Depending on where you look, you might get a straightforward solution to this. More likely, however, you will come across documentation telling you that matplotlib has to run on a framework build of Python and that your only options are one of several pretty cumbersome solutions.
BUT I was able to work around it with another method that is not referenced in the FAQ documentation on this issue. It works well and is easy to implement, so I thought I'd document it here and channel some OutKast to celebrate pretty graphs and separate dependencies. 🙌
(Note: I've also documented in the issue tracker for the project.)
You can change the matplotlib backend to get matplotlib to work in a virtual environment:
There are (at least) three solutions I've used, with some additional methods included below. Each outlined here should to the same thing with a slightly different approach:
If you already installed matplotlib using pip on your virtual environment, you can...
1. Add a new matplotlibrc file for your virtual environment
For example, in your virtual environment run:
$ cd ~/.matplotlib $ nano matplotlibrc #to create file using nano
Write backend: TkAgg
in the file and save upon exit. You should be good to go.
*OR*
2. Edit the matplotlibrc file referenced by your virtual environment
In your virtual environment, open a python shell and run:
import matplotlib matplotlib.matplotlib_fname() '/home/foo/.config/matplotlib/matplotlibrc' **NOTE: if you get a syntax error in your virtual environment, you might need to simply run: import matplotlib matplotlib.matplotlib_fname()

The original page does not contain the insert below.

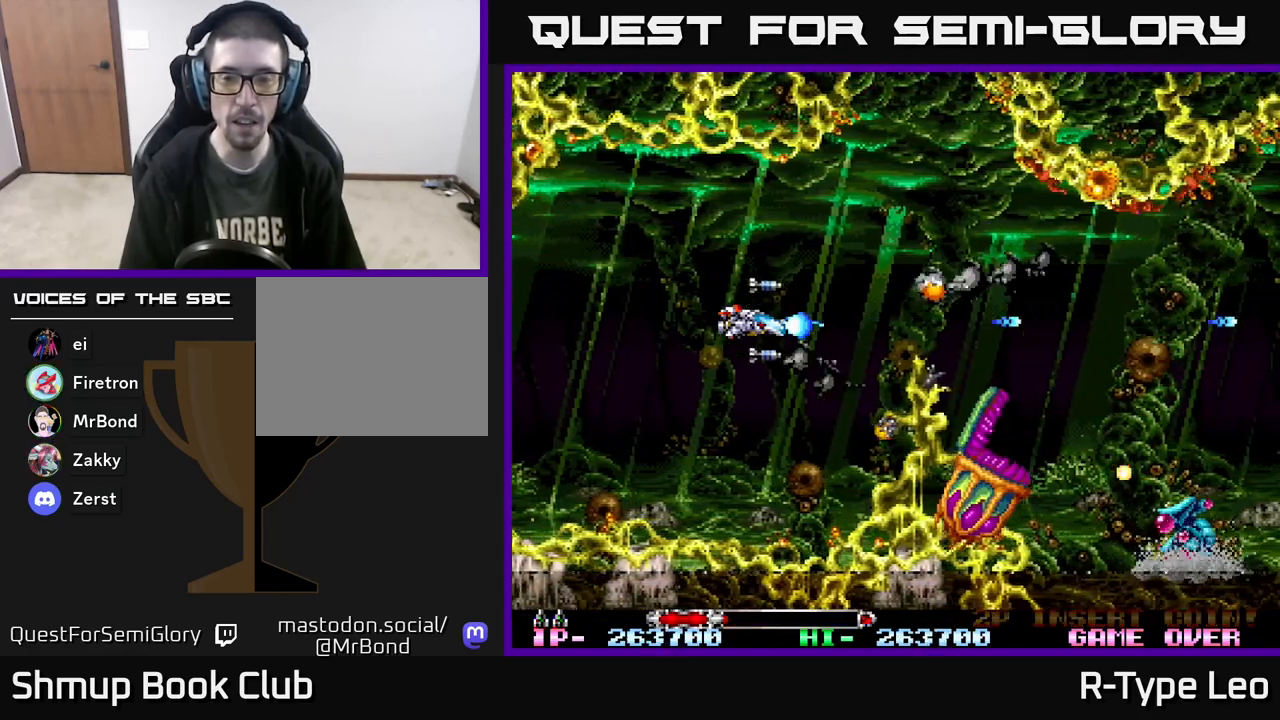
{"buttons": ["R2", "DPAD_DOWN"], "events": [[467, "DPAD_DOWN", "down"]]}
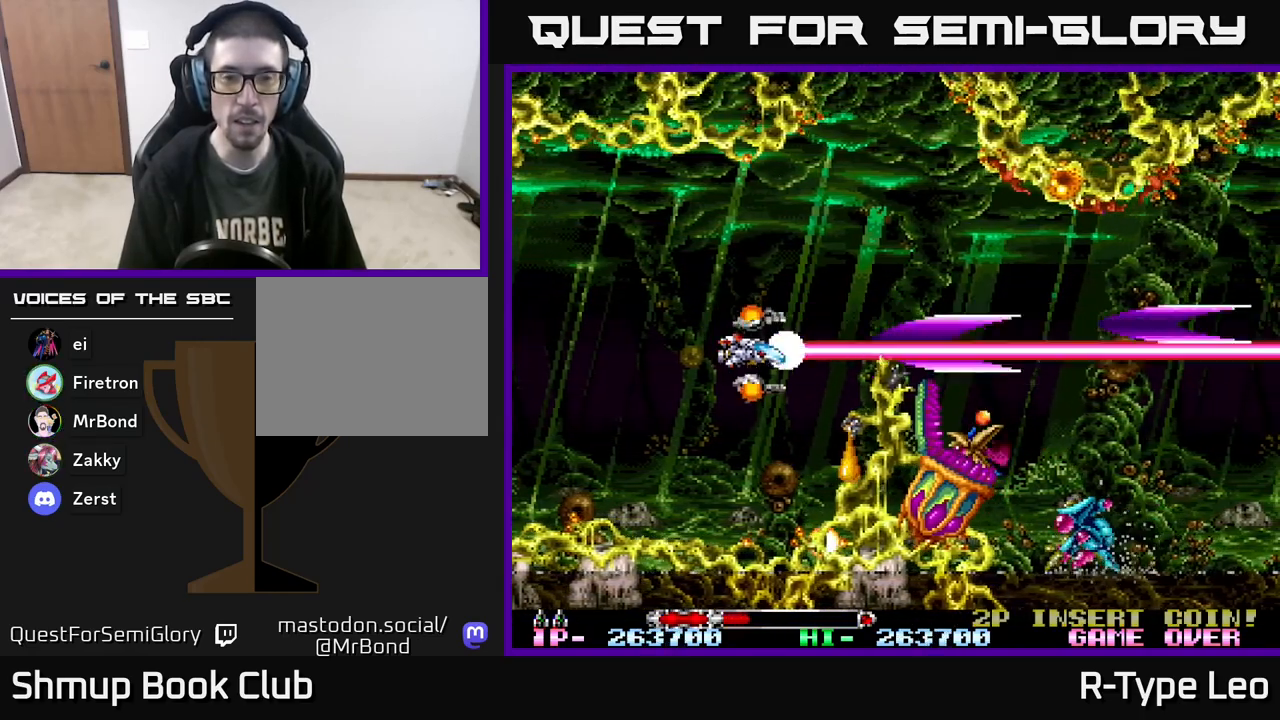
{"buttons": ["R2"], "events": [[183, "DPAD_LEFT", "down"], [200, "DPAD_DOWN", "up"], [317, "DPAD_LEFT", "up"]]}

This displays the matplotlibrc file referenced by the matplotlib package in your virtual environment. Follow the path and open the matplotlibrc file.
Edit the file's backend tag to read backend: TkAgg
and save.
*OR*
3. You can define the backend upon import of matplotlib if you don't want to change the backend in the script itself:
import matplotlib matplotlib.use('TkAgg')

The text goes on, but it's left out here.